No Capacity IV: Awkward outcomes follow. Higher prices and less demand. It’s already clear in US car sales. New vehicle consumer prices surged to an annual inflation rate of 18%. Since 1955, vehicle inflation has never been above 8%. Today’s situation is beyond an outlier. It’s a new order, and requires fresh thinking, alternative analyses. And total vehicle sales have slumped severely to an annualized rate of 14.5mm units. That was the volume of sales in three of the past four recessions – the exception being the 2001 downturn when sales were substantially stronger than now.

Rand's Cure: There’s no doubt in the power of market forces to adjust incentives to solve these problems.
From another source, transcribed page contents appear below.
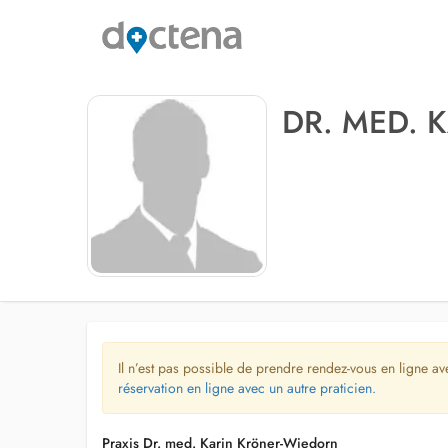
DR. MED. 
Il n’est pas possible de prendre rendez-vous en ligne av
réservation en ligne avec un autre praticien.
Praxis Dr. med. Karin Kröner-Wiedorn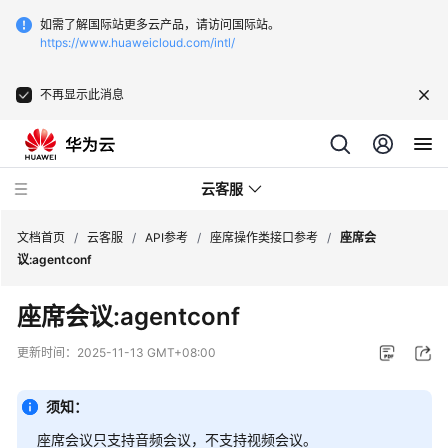
如需了解国际站更多云产品，请访问国际站。
https://www.huaweicloud.com/intl/
不再显示此消息
云客服
文档首页
/
云客服
/
API参考
/
座席操作类接口参考
/
座席会
议:agentconf
最
座席会议:agentconf
新
动
更新时间：
2025-11-13 GMT+08:00
态
须知：
产
品
座席会议只支持音频会议，不支持视频会议。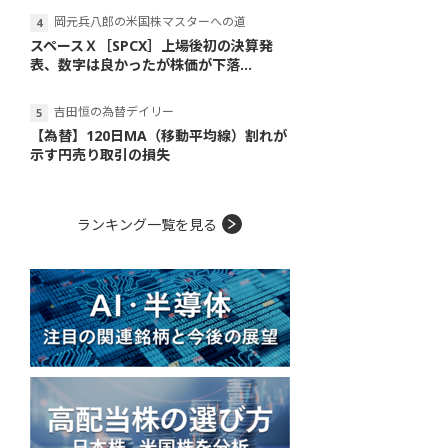
岡元兵八郎の米国株マスターへの道
スペースＸ［SPCX］上場後初の決算発
表、数字は良かったが株価が下落...
吉田恒の為替デイリー
【為替】120日MA（移動平均線）割れが
示す円売り取引の損失
ランキング一覧を見る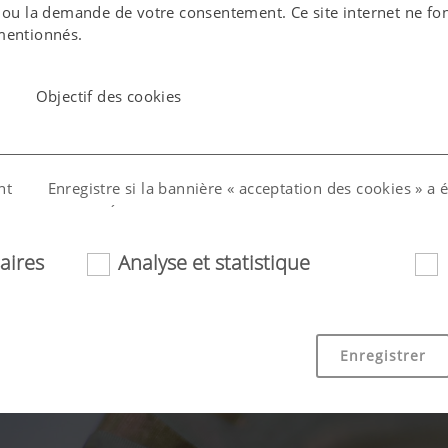
 ou la demande de votre consentement. Ce site internet ne fo
mentionnés.
Objectif des cookies
nt
Enregistre si la bannière « acceptation des cookies » a 
approuvée.
aires
Analyse et statistique
ang)
Enregistre les choix de l'utilisateur quant au pays et à 
consultation du site internet.
Enregistrer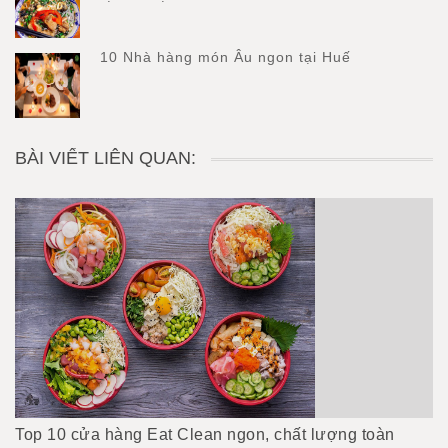
10 Nhà hàng món Âu ngon tại Huế
BÀI VIẾT LIÊN QUAN:
Top 10 cửa hàng Eat Clean ngon, chất lượng toàn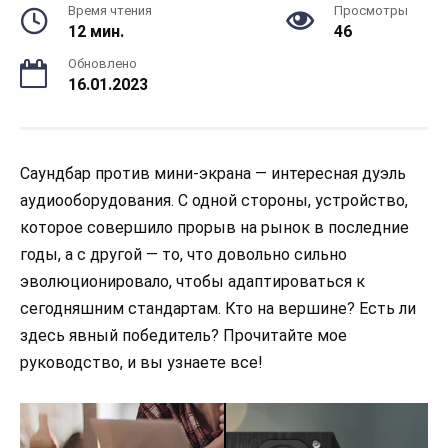
Время чтения
Просмотры
12 мин.
46
Обновлено
16.01.2023
Саундбар против мини-экрана — интересная дуэль
аудиооборудования. С одной стороны, устройство,
которое совершило прорыв на рынок в последние
годы, а с другой — то, что довольно сильно
эволюционировало, чтобы адаптироваться к
сегодняшним стандартам. Кто на вершине? Есть ли
здесь явный победитель? Прочитайте мое
руководство, и вы узнаете все!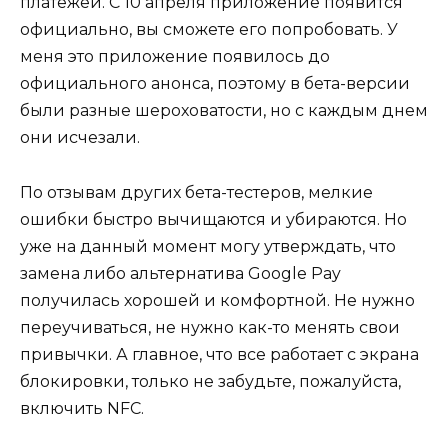
платежей. С 10 апреля приложение появится
официально, вы сможете его попробовать. У
меня это приложение появилось до
официального анонса, поэтому в бета-версии
были разные шероховатости, но с каждым днем
они исчезали.
По отзывам других бета-тестеров, мелкие
ошибки быстро вычищаются и убираются. Но
уже на данный момент могу утверждать, что
замена либо альтернатива Google Pay
получилась хорошей и комфортной. Не нужно
переучиваться, не нужно как-то менять свои
привычки. А главное, что все работает с экрана
блокировки, только не забудьте, пожалуйста,
включить NFC.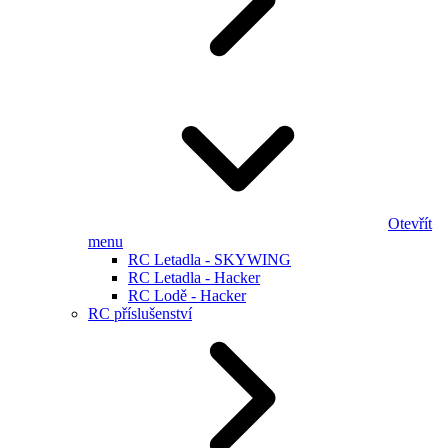
Otevřít
menu
RC Letadla - SKYWING
RC Letadla - Hacker
RC Lodě - Hacker
RC příslušenství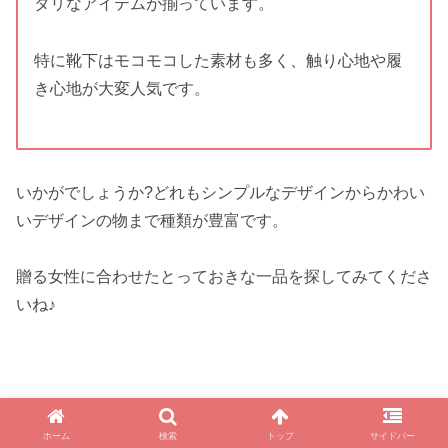
タリなアイテムが揃っています。
特に靴下はモコモコした素材も多く、触り心地や履
き心地が大変人気です。
いかがでしょうか?どれもシンプルなデザインからかわい
いデザインの物まで種類が豊富です。
贈る女性に合わせたとっておきな一品を探してみてくださ
いね♪
ホーム
検索
トップ
サイドバー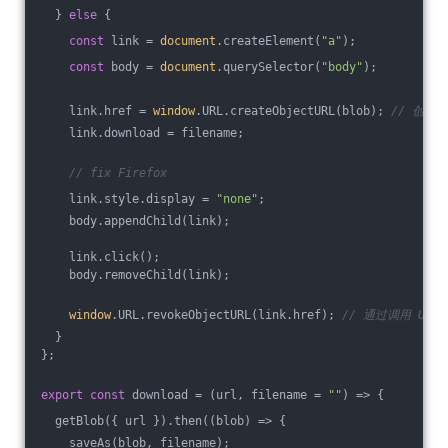
  } 
else
 {
const
 link = 
document
.createElement(
"a"
);
const
 body = 
document
.querySelector(
"body"
);
    link.href = 
window
.URL.createObjectURL(blob); 
// 创建对
    link.download = filename;
// fix Firefox
    link.style.display = 
"none"
;
    body.appendChild(link);
    link.click();
    body.removeChild(link);
window
.URL.revokeObjectURL(link.href); 
// 通过调用 URL.c
  }
};
export
const
 download = 
(
url, filename = 
""
) =>
 {
  getBlob({ url }).then(
(
blob
) =>
 {
    saveAs(blob, filename);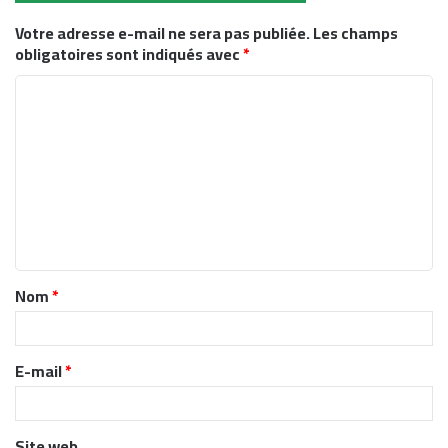
Votre adresse e-mail ne sera pas publiée.
Les champs
obligatoires sont indiqués avec
*
C
o
m
m
e
n
t
Nom
*
a
i
r
E-mail
*
e
*
Site web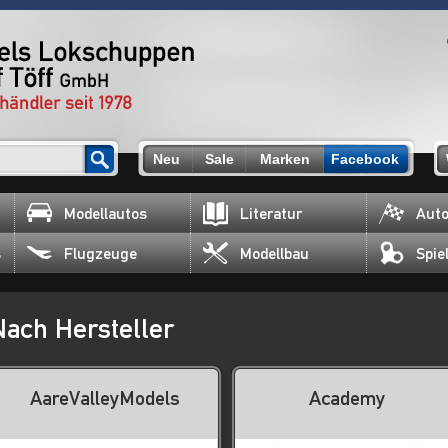
Neu
Sale
Marken
Facebook
Modellautos
Literatur
Auto
s
Flugzeuge
Modellbau
Spie
Nach Hersteller
AareValleyModels
Academy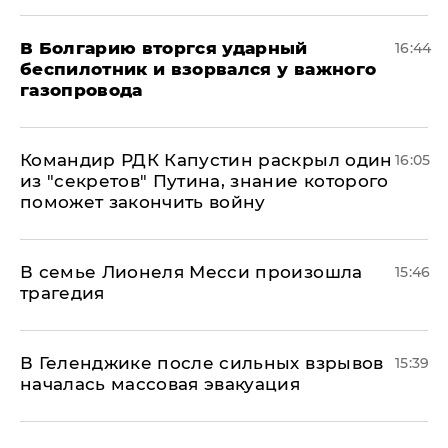
В Болгарию вторгся ударный
16:44
беспилотник и взорвался у важного
газопровода
Командир РДК Капустин раскрыл один
16:05
из "секретов" Путина, знание которого
поможет закончить войну
В семье Лионеля Месси произошла
15:46
трагедия
В Геленджике после сильных взрывов
15:39
началась массовая эвакуация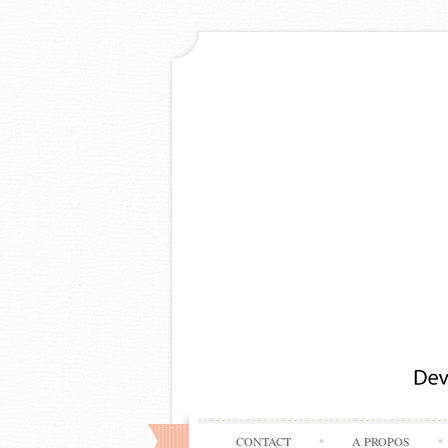
CONTACT
A PROPOS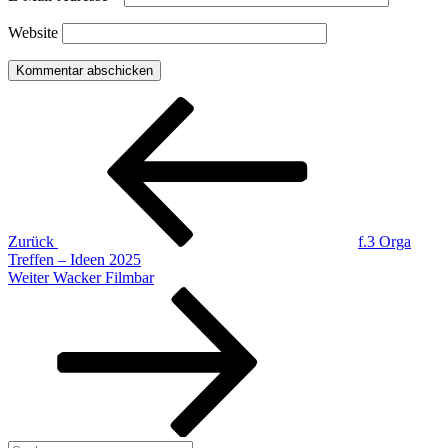
Website
Beitragsnavigation
Vorheriger
Beitrag
Zurück
f.3 Orga
Treffen – Ideen 2025
Nächster
Weiter
Wacker Filmbar
Beitrag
Equally, consumers and governments will be forced into harsh changes in behavior. Austerity may not be welcomed any longer in elite policy circles. But orthodoxy is being imposed nevertheless, by market forces.

Anecdote: No one rang the bell. No one ever does. So, we’ll never know precisely when globalization peaked, in part because it’s not exactly clear what that even means. But global trade volume as a percentage of global GDP rose inexorably throughout our lifetimes, and then topped out around 60% in 2008. We have yet to reclaim those heights. Perhaps that was the high. So much has happened in the fourteen years since, and it’s probably safe to assume that the extraordinary policies put in place during this time were part of a natural process to sustain an infinitely complex global system that was shifting from one macro megatrend to its opposite. So now that globalization has turned to de-globalization, we are left to wonder what it will lead to. It is a hard thing to do. We’ve spent our lifetimes in a world dominated by the former, so it is difficult to envision the latter. Many things we assume to be permanent features of how the world operates are, more likely, the result of increasing integration, globalization. More cycle than science. For my whole life, as wages rose in the US, CEOs raced to scour the planet for cheaper labor. From one cycle to the next, higher real wages therefore led to downward wage pressure. Mean reversion. If food prices rose, Brazilians cleared more rainforest, Russians mined more potash, farmers bought more fertilizer, and shippers built more ships to move inputs and outputs from producers to consumers. Mean reversion. But should we assume this is how the world works in a period of de-globalization? In a world where nations prioritize redundancy over efficiency, what if higher wages lead to stronger bargaining power of labor? Higher unionization? And what if shortages of food and fertilizer lead nations to hoard these vital inputs at a rate that exceeds the ability of capacity-constrained private companies to make more? What then becomes the political reaction function? Such dynamics appear to be taking hold. Now map this across the entire global economy. Consider the vast political repercussions. We may soon discover that de-globalization produces the opposite of mean reversion.

Good luck out there,

Eric Peters

Chief Investment Officer

One River Asset Management

Disclaimer: All characters and events contained herein are entirely fictional. Even those things that appear based on real people and actual events are products of the author’s imagination. Any similarity is merely coincidental. The numbers are unreliable. The statistics too. Consequently, this message does not contain any investment recommendation, advice, or solicitation of any sort for any product, fund or service. The views expressed are strictly those of the author, even if often times they are not actually views held by the author, or directly contradict those views genuinely held by the author. And the views may certainly differ from those of any firm or person that the author may advise, drink with, or otherwise be associated with. Lastly, any inappropriate language, innuendo or dark humor contained herein is not specifically intended to offend the reader. And besides, nothing could possibly be more offensive than the real-life actions of the inept policy makers, corrupt elected leaders and short, paranoid dictators who infest our little planet. Yet we suffer their indignities every day. Oh yeah, past performance is not indicative of future returns.